Impressive for something that feels like a systems-level magic trick.

Case Study 3: Tau2-Bench Tool-Use Trajectories

Tau2-Bench measures agents that need to use tools and a database—similar to customer support workflows. Matrix models this with four agents:

User simulator
Assistant
Tool executor
Reward calculator

Plus a sink that collects metrics.
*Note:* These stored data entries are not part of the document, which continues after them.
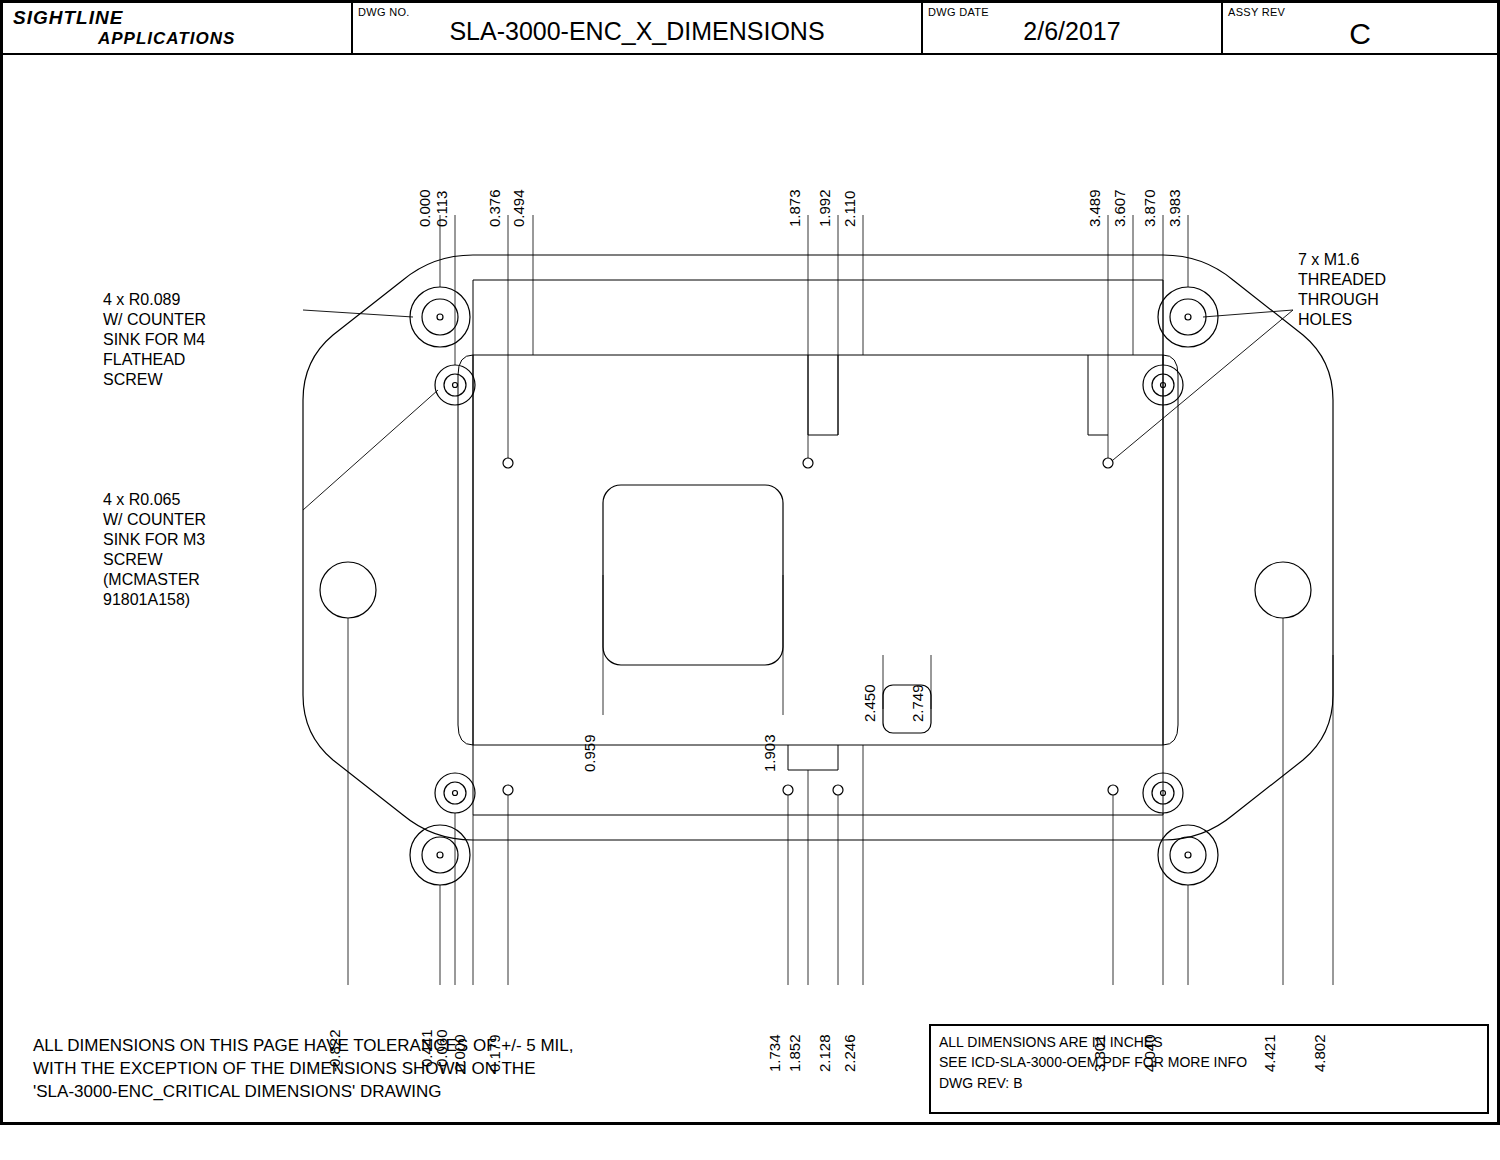SIGHTLINE
APPLICATIONS
DWG NO.
SLA-3000-ENC_X_DIMENSIONS
DWG DATE
2/6/2017
ASSY REV
C
0.000
0.113
0.376
0.494
1.873
1.992
2.110
3.489
3.607
3.870
3.983
-0.822
-0.441
-0.060
0.000
0.179
1.734
1.852
2.128
2.246
3.801
4.040
4.421
4.802
0.959
1.903
2.450
2.749
4 x R0.089
W/ COUNTER
SINK FOR M4
FLATHEAD
SCREW
4 x R0.065
W/ COUNTER
SINK FOR M3
SCREW
(MCMASTER
91801A158)
7 x M1.6
THREADED
THROUGH
HOLES
ALL DIMENSIONS ON THIS PAGE HAVE TOLERANCES OF +/- 5 MIL,
WITH THE EXCEPTION OF THE DIMENSIONS SHOWN ON THE
'SLA-3000-ENC_CRITICAL DIMENSIONS' DRAWING
ALL DIMENSIONS ARE IN INCHES
SEE ICD-SLA-3000-OEM.PDF FOR MORE INFO
DWG REV: B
The tool APIs and reward logic come straight from the Tau2 reference, wrapped neatly in containers.

On a cluster with 13 H100 nodes, Matrix generates:

22,800 trajectories
~1.25 hours
~41,000 tokens/sec

The baseline Tau2-agent implementation (single node, 500 threads) reaches:

2,654 tokens/sec
1,519 trajectories

Matrix maintains almost identical reward scores—proving the boost doesn’t come from cutting corners.

Overall: 15.4× throughput improvement.
That’s not just faster—it’s a different league.

Key Takeaways:

Matrix replaces central controllers with a peer-to-peer, message-driven architecture, where each task acts like its own self-contained state machine.
It’s built entirely on open-source tools: SLURM, Ray, vLLM, SGLang, Apptainer.
It scales comfortably to tens of thousands of concurrent multi-agent workflows.
Across Collaborative Reasoner, NaturalReasoning, and Tau2-Bench, it delivers 2× to 15.4× more throughput on the same hardware.
Matrix’s clever offloading system lightens network load and supports high-throughput LLM serving using gRPC backends.

Editorial Notes

Matrix is a practical, thoughtfully-engineered system that pushes multi-agent synthetic data generation far beyond hand-written scripts. By packing control and data logic into orchestrators and letting stateless agents move them forward on Ray, Matrix cleanly separates scheduling, model inference and tool execution.

The case studies—Collaborative Reasoner, NaturalReasoning and Tau2-Bench—show a clear message: scaling synthetic data isn’t just about bigger models anymore. It’s about better systems.

And Matrix feels like a step forward in how those systems should be built.